February 18, 2003
-
Prom itself went ok. The food was good, the busride was a little crowded but ok. The music was terrible, but I think most music today is so, yeah. Whenever Maggie and I danced, we always danced to the slow songs and there was one song I don’t know the name of but for some reason I knew the words. We sang that song to each other as we danced. It was like magic I swear. Something clicked, or so I thought.
Well prom went on, me and my biology professor watched as people were like dry humping themselves, althought they called it dancing. . . yeah, we talked about a new hypothesis we were gonna publish called “The De-evolution of Man.” It seemed everyone had reverted to a primitive albeit well-dressed state of being. Like dogs in heat.
The After Prom Party was held at the bowling alley in town and it was a lot of fun. After it was over I took Maggie back to my house where I had a suprise picnic ready. However it was menacingly cloudy, well, menacing as much as I could tell at 2 in the morning. So we went in the garage-now-party-house thanks to a wonderous remolding effort by my brother and father. There was furniture, a refridgerator and a table and I set up a tall candle and produced a bottle of sparkling grape juice (yummy), Italian herb bread, olive oil with ground pepper sprinkled into it, strwaberries, and some really kick ass dip. We had a nice little meal and watched “The Patriot.” While we watched it quietly it began to rain and the drops on the garage roof were quite soothing.
When the movie had ended and the credits began to roll I asked her if she’d like to dance. So we danced to the nice song at the end of the movie. After the movie ended the whole garage went dark except for faint candlelight. She was so beautiful with her long wavy hair, I could just barely see the light shining on one side of her face. She was looking straight at me as we stood there in a dancing position, and her eyes seemed to drink in everything. They looked like pools of fresh pure water under the shade of a big willow. I wanted to cry, I wanted to kiss her, I wanted to do something but I was in such awe of her beauty my mind didn’t know what to do. So we just kept standing there looking at each other for a while longer, and then it started getting cold so we stood there, her trembling as I wrapped a blanket around her and hugged her tight. The rain was quite steady now and the sounds it was making were absolutely beautiful. I love rain. There was also the distant rumbling of thunder and I remember thinking that perhaps the similarity to the sounds that distant cannons make was an omen of the devastation to come. But it was a brief thought, I was too happy to worry about what could go wrong.
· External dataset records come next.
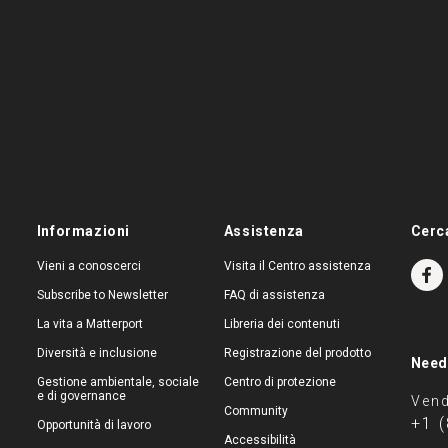
Informazioni
Assistenza
Cerc
Vieni a conoscerci
Visita il Centro assistenza
Subscribe to Newsletter
FAQ di assistenza
La vita a Matterport
Libreria dei contenuti
Diversità e inclusione
Registrazione del prodotto
Need
Gestione ambientale, sociale
Centro di protezione
e di governance
Vend
Community
+1 
Opportunità di lavoro
Accessibilità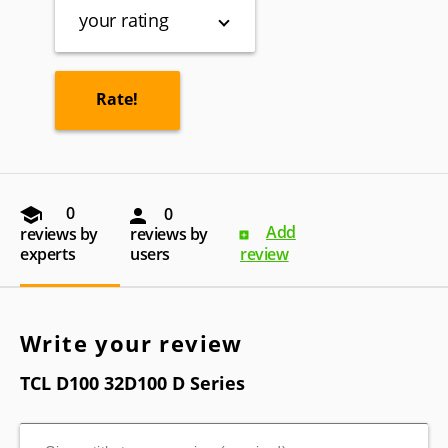
your rating
0
0
Add
reviews by
reviews by
experts
users
review
Write your review
TCL D100 32D100 D Series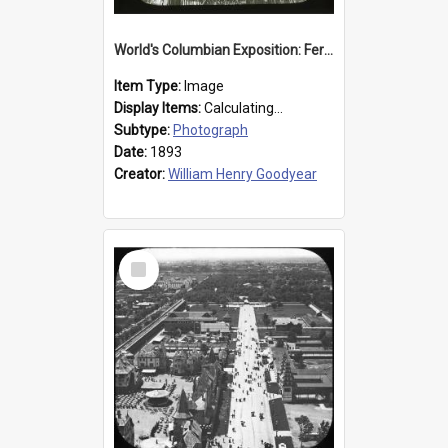
World's Columbian Exposition: Ferris Wheel, Chicago, United States, 1893
Item Type:
Image
Display Items:
Calculating...
Subtype:
Photograph
Date:
1893
Creator:
William Henry Goodyear
Select
Item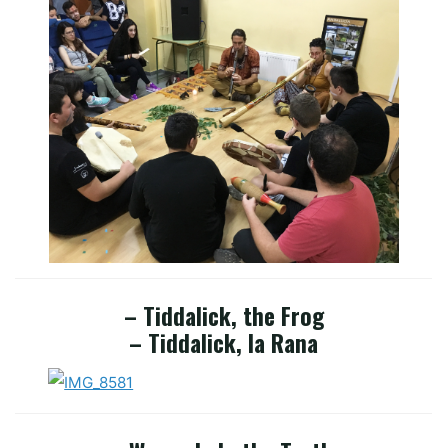
– Tiddalick, the Frog
– Tiddalick, la Rana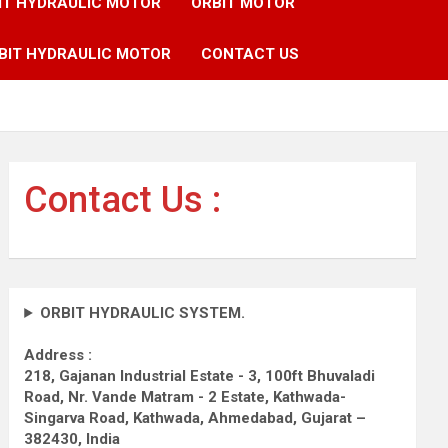
IT HYDRAULIC MOTOR
ORBIT MOTOR
BIT HYDRAULIC MOTOR
CONTACT US
Contact Us :
ORBIT HYDRAULIC SYSTEM.
Address :
218, Gajanan Industrial Estate - 3, 100ft Bhuvaladi
Road,
Nr. Vande Matram - 2 Estate,
Kathwada-
Singarva Road,
Kathwada, Ahmedabad, Gujarat –
382430, India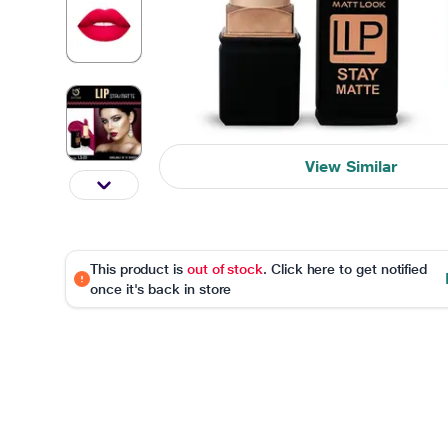
View Similar
This product is
out of stock
. Click here to get notified
once it's back in store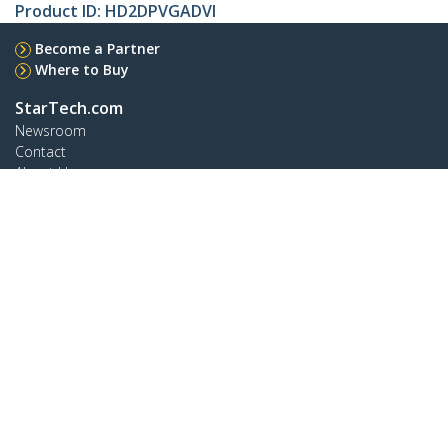
Product ID:
HD2DPVGADVI
Become a Partner
Where to Buy
StarTech.com
Newsroom
Contact
About Us
Careers
Quality & Compliance
Blog
Customer Support
Knowledge Base
Drivers and Downloads
Support FAQs
Support
Warranty Policy
Shipping
Connect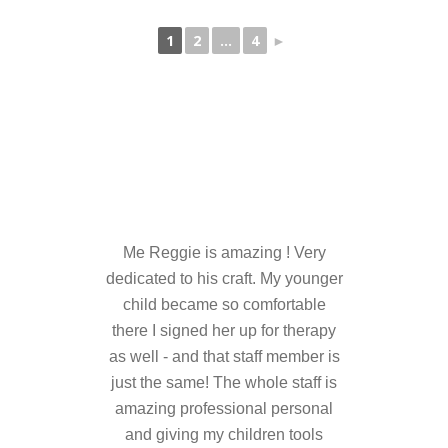
---- Who am I Scrapbook Group 2012
1
2
...
4
►
---- Food Truck Toy Drive Event 2013
---- Haiti Trip
-- Services
---- Individual Therapy
---- Family Therapy
Me Reggie is amazing ! Very
-- Video Gallery
dedicated to his craft. My younger
---- 2012 College Road Trip
child became so comfortable
there I signed her up for therapy
---- Father and Son
as well - and that staff member is
just the same! The whole staff is
Book an Appointment
amazing professional personal
Shop
and giving my children tools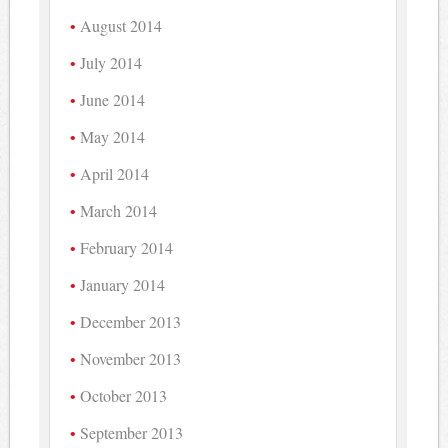
August 2014
July 2014
June 2014
May 2014
April 2014
March 2014
February 2014
January 2014
December 2013
November 2013
October 2013
September 2013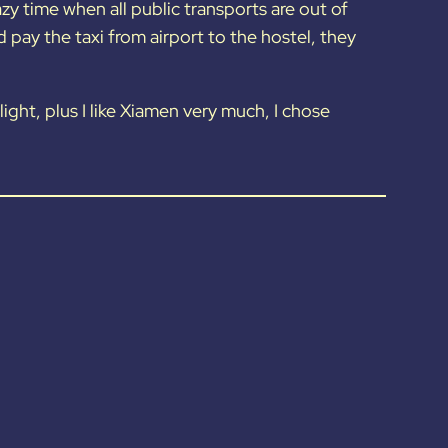
azy time when all public transports are out of
pay the taxi from airport to the hostel, they
flight, plus I like Xiamen very much, I chose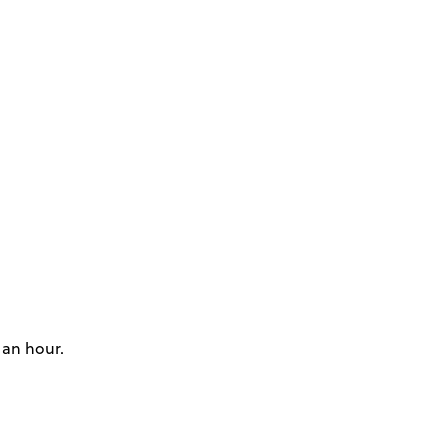
 an hour.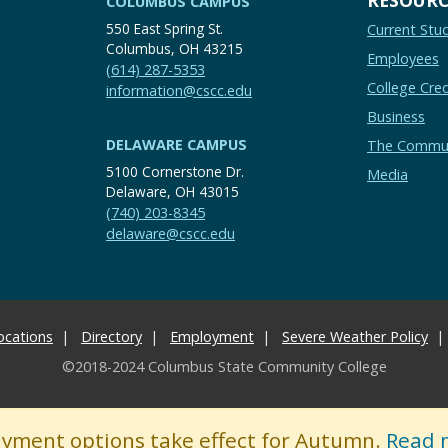
COLUMBUS CAMPUS
550 East Spring St.
Current Stu
Columbus, OH 43215
Employees
(614) 287-5353
College Cred
information@cscc.edu
Business
DELAWARE CAMPUS
The Commu
5100 Cornerstone Dr.
Media
Delaware, OH 43015
(740) 203-8345
delaware@cscc.edu
ocations
Directory
Employment
Severe Weather Policy
©2018-2024 Columbus State Community College
ayment options take effect for Autumn.
Read 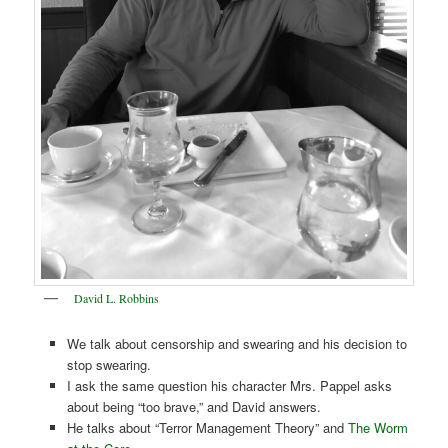
David L. Robbins
We talk about censorship and swearing and his decision to
stop swearing.
I ask the same question his character Mrs. Pappel asks
about being “too brave,” and David answers.
He talks about “Terror Management Theory” and
The Worm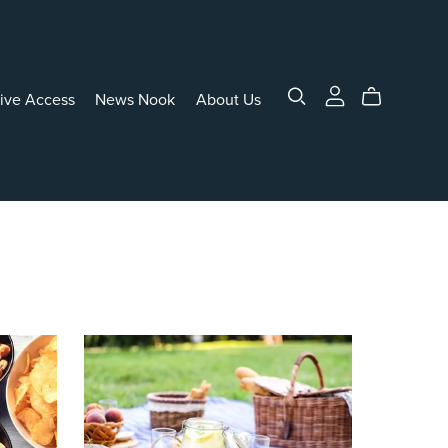
sive Access
News Nook
About Us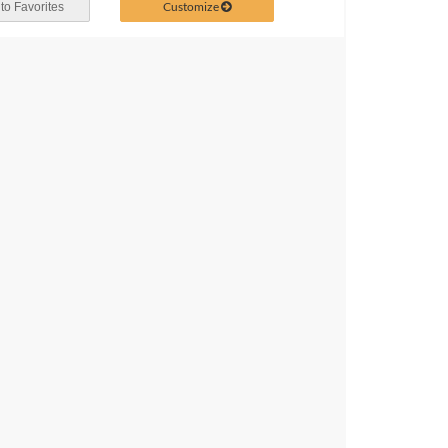
Customize
to Favorites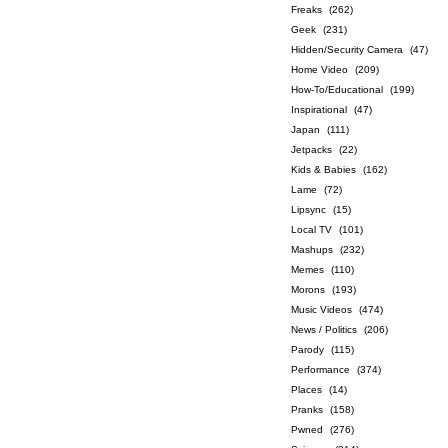
Freaks
(262)
Geek
(231)
Hidden/Security Camera
(47)
Home Video
(209)
How-To/Educational
(199)
Inspirational
(47)
Japan
(111)
Jetpacks
(22)
Kids & Babies
(162)
Lame
(72)
Lipsync
(15)
Local TV
(101)
Mashups
(232)
Memes
(110)
Morons
(193)
Music Videos
(474)
News / Politics
(206)
Parody
(115)
Performance
(374)
Places
(14)
Pranks
(158)
Pwned
(276)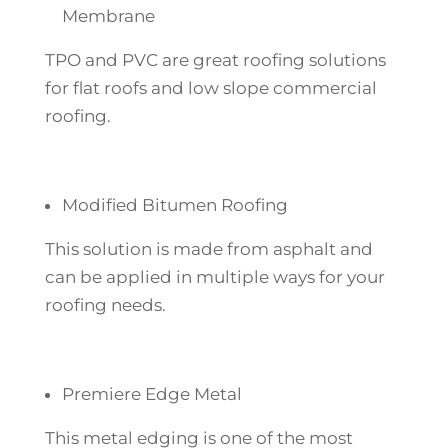
Membrane
TPO and PVC are great roofing solutions
for flat roofs and low slope commercial
roofing.
Modified Bitumen Roofing
This solution is made from asphalt and
can be applied in multiple ways for your
roofing needs.
Premiere Edge Metal
This metal edging is one of the most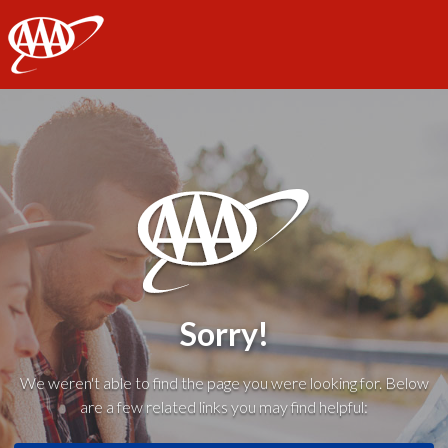
AAA
Sorry!
We weren't able to find the page you were looking for. Below
are a few related links you may find helpful: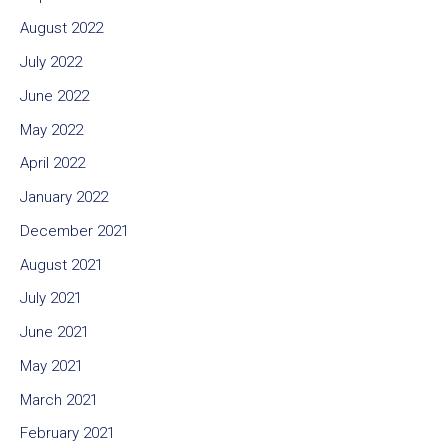
August 2022
July 2022
June 2022
May 2022
April 2022
January 2022
December 2021
August 2021
July 2021
June 2021
May 2021
March 2021
February 2021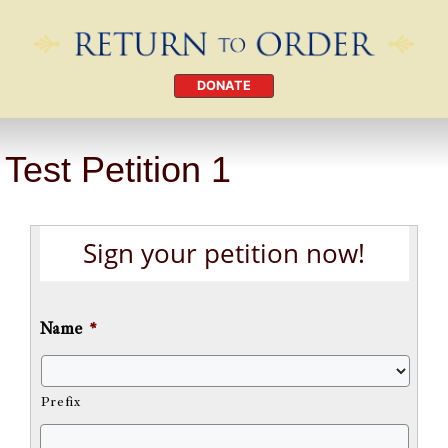
DONATE
Test Petition 1
Sign your petition now!
Name
*
Prefix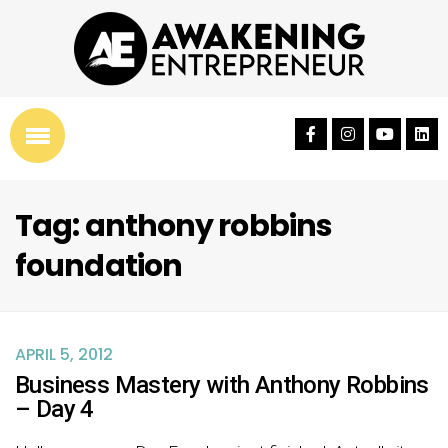
Tag: anthony robbins
foundation
APRIL 5, 2012
Business Mastery with Anthony Robbins
– Day 4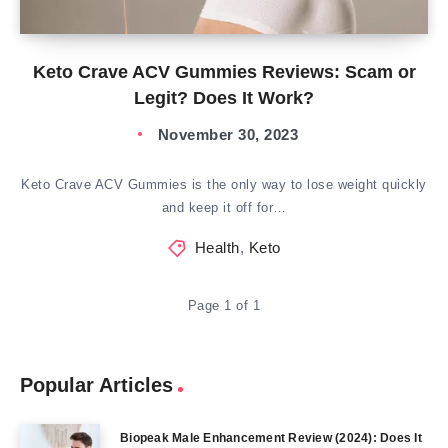
Keto Crave ACV Gummies Reviews: Scam or
Legit? Does It Work?
November 30, 2023
Keto Crave ACV Gummies is the only way to lose weight quickly
and keep it off for…
Health
,
Keto
Page 1 of 1
Popular Articles
Biopeak Male Enhancement Review (2024): Does It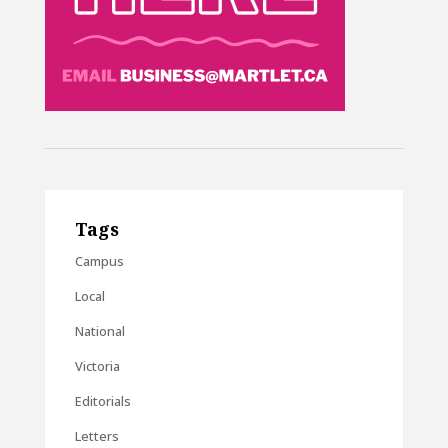
Tags
Campus
Local
National
Victoria
Editorials
Letters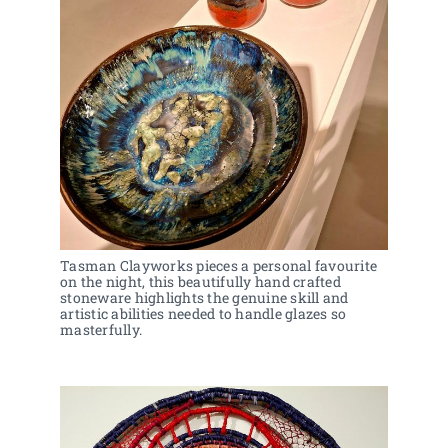
Tasman Clayworks pieces a personal favourite 
on the night, this beautifully hand crafted 
stoneware highlights the genuine skill and 
artistic abilities needed to handle glazes so 
masterfully.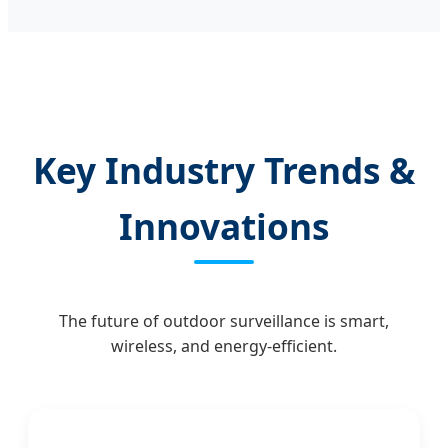
Key Industry Trends &
Innovations
The future of outdoor surveillance is smart,
wireless, and energy-efficient.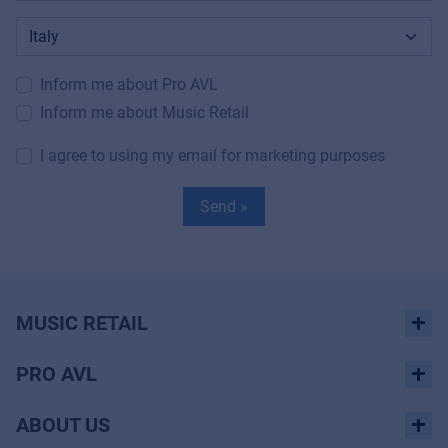
Inform me about Pro AVL
Inform me about Music Retail
I agree to using my email for marketing purposes
Send »
MUSIC RETAIL
PRO AVL
ABOUT US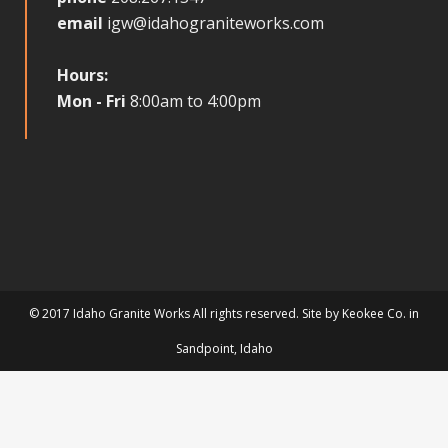
email
igw@idahograniteworks.com
Hours:
Mon - Fri
8:00am to 4:00pm
© 2017 Idaho Granite Works All rights reserved. Site by
Keokee Co.
in
Sandpoint
, Idaho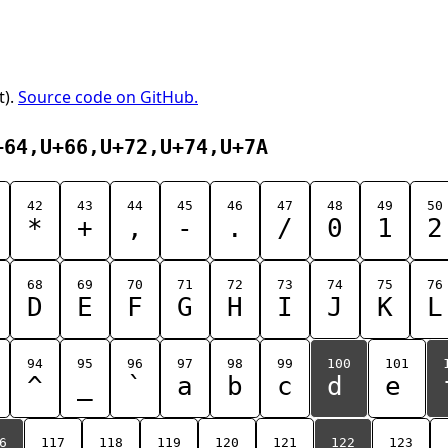
t).
Source code on GitHub.
+64,U+66,U+72,U+74,U+7A
42
43
44
45
46
47
48
49
50
*
+
,
-
.
/
0
1
2
68
69
70
71
72
73
74
75
76
D
E
F
G
H
I
J
K
L
94
95
96
97
98
99
100
101
^
_
`
a
b
c
d
e
6
117
118
119
120
121
122
123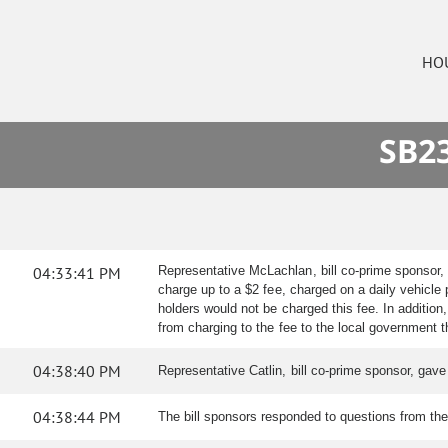
HO
SB23
04:33:41 PM
Representative McLachlan, bill co-prime sponsor,
charge up to a $2 fee, charged on a daily vehicle 
holders would not be charged this fee. In additio
from charging to the fee to the local government 
04:38:40 PM
Representative Catlin, bill co-prime sponsor, gav
04:38:44 PM
The bill sponsors responded to questions from th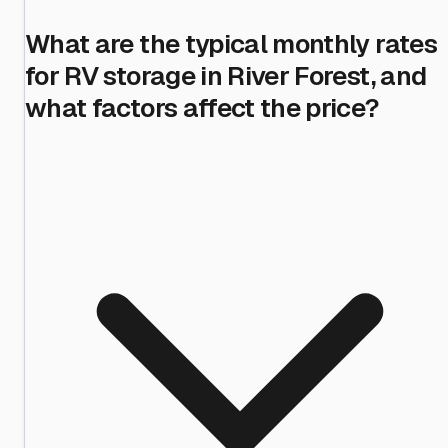
What are the typical monthly rates
for RV storage in River Forest, and
what factors affect the price?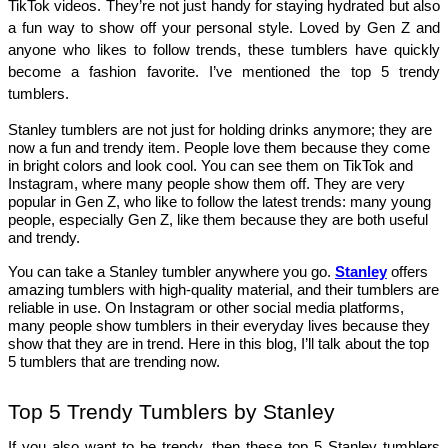
TikTok videos. They’re not just handy for staying hydrated but also 
a fun way to show off your personal style. Loved by Gen Z and 
anyone who likes to follow trends, these tumblers have quickly 
become a fashion favorite. I’ve mentioned the top 5 trendy 
tumblers. 
Stanley tumblers are not just for holding drinks anymore; they are
now a fun and trendy item. People love them because they come
in bright colors and look cool. You can see them on TikTok and
Instagram, where many people show them off. They are very
popular in Gen Z, who like to follow the latest trends: many young
people, especially Gen Z, like them because they are both useful
and trendy.
You can take a Stanley tumbler anywhere you go.
Stanley
offers
amazing tumblers with high-quality material, and their tumblers are
reliable in use. On Instagram or other social media platforms,
many people show tumblers in their everyday lives because they
show that they are in trend. Here in this blog, I’ll talk about the top
5 tumblers that are trending now.
Top 5 Trendy Tumblers by Stanley
If you also want to be trendy, then these top 5 Stanley tumblers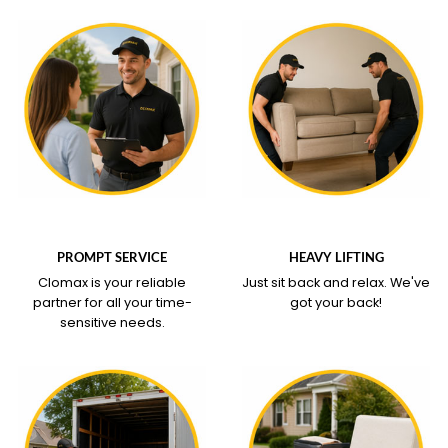
WHAT OUR SERVICE
WHAT OUR SERVICE
COVERS
COVERS
PROMPT SERVICE
HEAVY LIFTING
Clomax is your reliable
Just sit back and relax.
We've
partner for all your time-
got your back!
sensitive needs.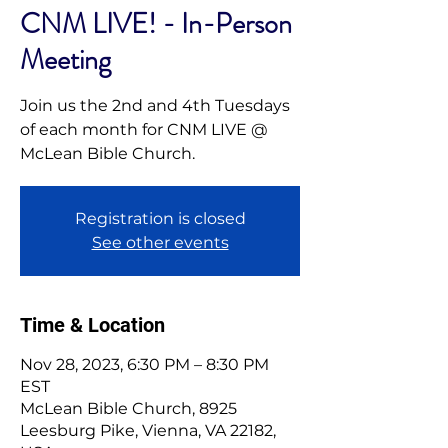
CNM LIVE! - In-Person
Meeting
Join us the 2nd and 4th Tuesdays
of each month for CNM LIVE @
McLean Bible Church.
Registration is closed
See other events
Time & Location
Nov 28, 2023, 6:30 PM – 8:30 PM
EST
McLean Bible Church, 8925
Leesburg Pike, Vienna, VA 22182,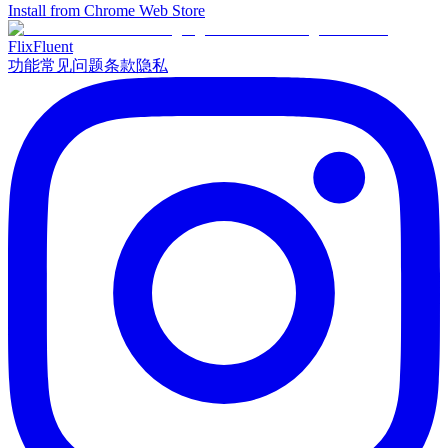
Install from Chrome Web Store
Flix
Fluent
功能
常见问题
条款
隐私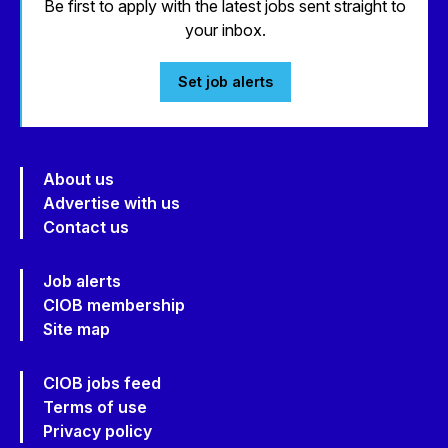
Be first to apply with the latest jobs sent straight to
your inbox.
Set job alerts
About us
Advertise with us
Contact us
Job alerts
CIOB membership
Site map
CIOB jobs feed
Terms of use
Privacy policy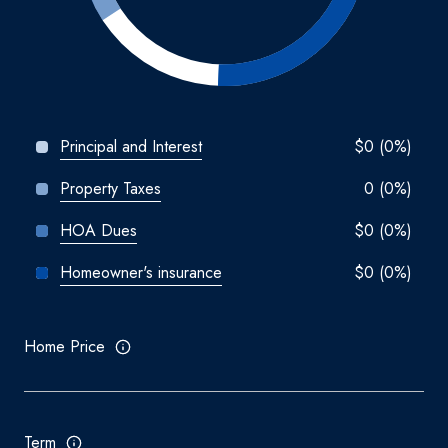
Principal and Interest
$0 (0%)
Property Taxes
0 (0%)
HOA Dues
$0 (0%)
Homeowner's insurance
$0 (0%)
Home Price
Term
It suddenly became so quiet I could hear her heart beating though my ear was up above her shoulder. It was then that I decided to say those fateful words that had brought me nothing but sadness before, but the funny thing was that I didn’t really say them but I did. Well, here is what I said.
“Maggie. . .”
“What?” she asked just as softly.
“I. . .”
Then she looked up at me and I heart her heart literally skip a beat. Her eyes were wide. Not in fear but they looked like they were wide in surprise more than anything. She went to the couch and sat down and I sat next to her. We sat there for hours in total silence listening to the rain and the sound of her heart beating furiously.
Soon gray sunlight was coming in through the windows and the little alarm clock went off. It was 7 and I needed to take her home so she could shower and go to church.
The ride to her house was in total silence except for the hiss of my tires on wet pavement. When I pulled up in front of her house I opened her door and shook her gently awake. She got out, thanked me with a soft hug and ran into her house.
I stood there looking at the door for a few minutes, the rain soaking me thorougly as I just stood there not knowing what to feel or what to think. Was this it? Was this what love was like? Had I finally found what I was looking for?
I had no idea then, and I wish I never did because as soon as I found the truth I realized that I wasn’t standing out there in the rain but the sky was crying for me because it knew the hell that I would soon be forced to endure.
Post a Comment
Leave a Reply
You must be logged in to post a comment.
Comments (8)
keep the truth coming bud… you tell it so well.. ttyl
deep
wow…that was good.
Please remember this is a true story. I just changed the girl’s name. I’m glad to see people enjoy reading it but I really want to remind you all that it is true and this stuff actually happened. thanks again to my loyal fans. hehe.
you have a way of telling things that make awful things so beautiful…wow..
So poetic and romantic. Very enjoyable to read
omg… cliffhanger!!!! kinda. like the last time. i can’t believe you’re torturing us that much. !! *ok ..that may not sound like it..but it was a compliment*
Ttyl
JAx
Thank you everyone for your compliments. I like to think of myself as a poet, but my thoughts are small compared to the thoughts of many. However, remember that what everyone thinks is merely opinion until you yourself believe it. Hmm, a paradox. Wow my brain hurts. Good night everyone! Since you all seem to be reading my entries I suppose I’ll continue this story tomorrow between classes. Until then, sleep well!